§ TASK OBJECTIVE: Locate every line in the rows below that contains the word "highest" and copy each one out in full.

§ INPUT DATA:
------------------------------------------------------------

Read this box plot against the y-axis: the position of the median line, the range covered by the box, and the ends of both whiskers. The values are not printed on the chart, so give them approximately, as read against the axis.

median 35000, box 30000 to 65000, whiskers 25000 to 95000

------------------------------------------------------------

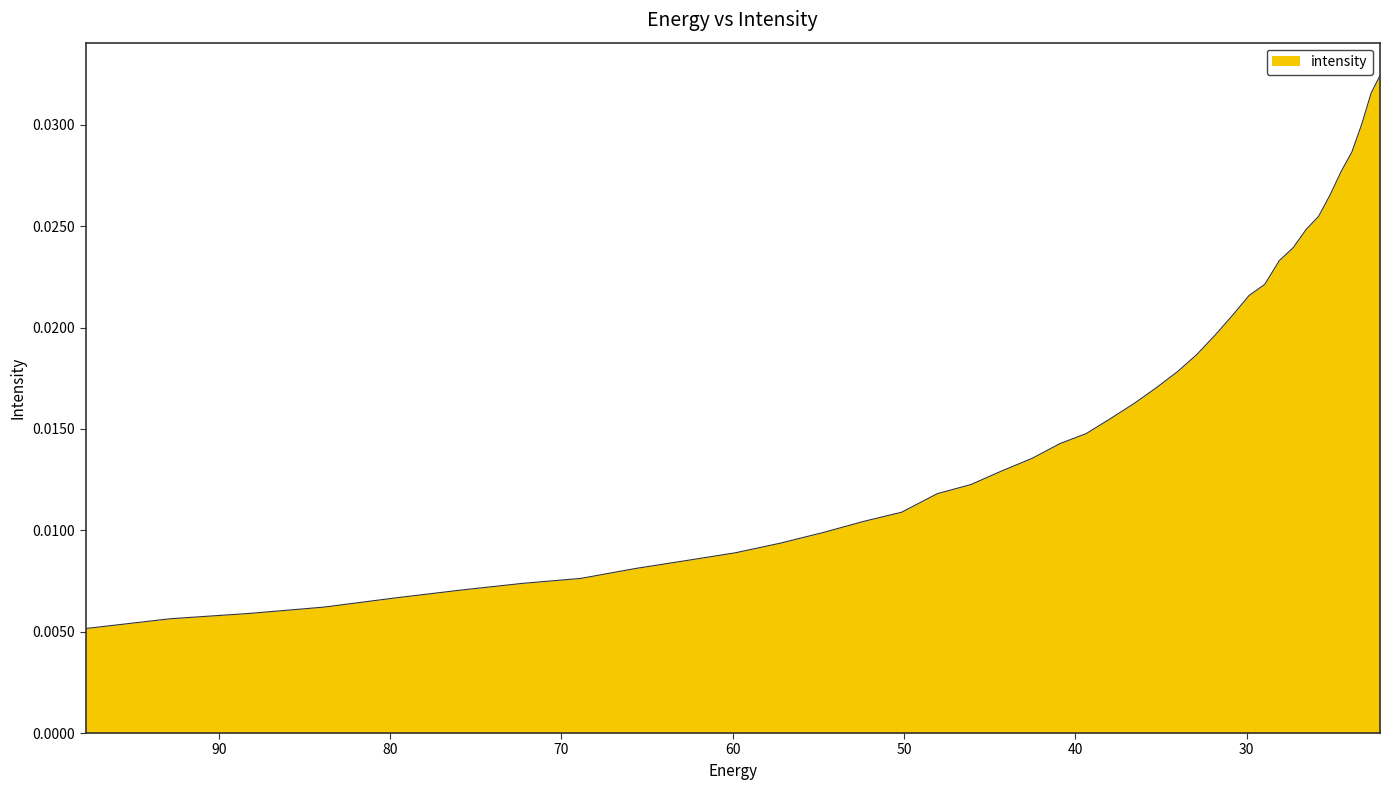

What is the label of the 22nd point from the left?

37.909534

------------------------------------------------------------

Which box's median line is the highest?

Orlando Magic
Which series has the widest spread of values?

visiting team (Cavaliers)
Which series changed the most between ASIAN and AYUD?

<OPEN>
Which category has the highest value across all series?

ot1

------------------------------------------------------------

§ RESPONSE:
Which box's median line is the highest?
Which category has the highest value across all series?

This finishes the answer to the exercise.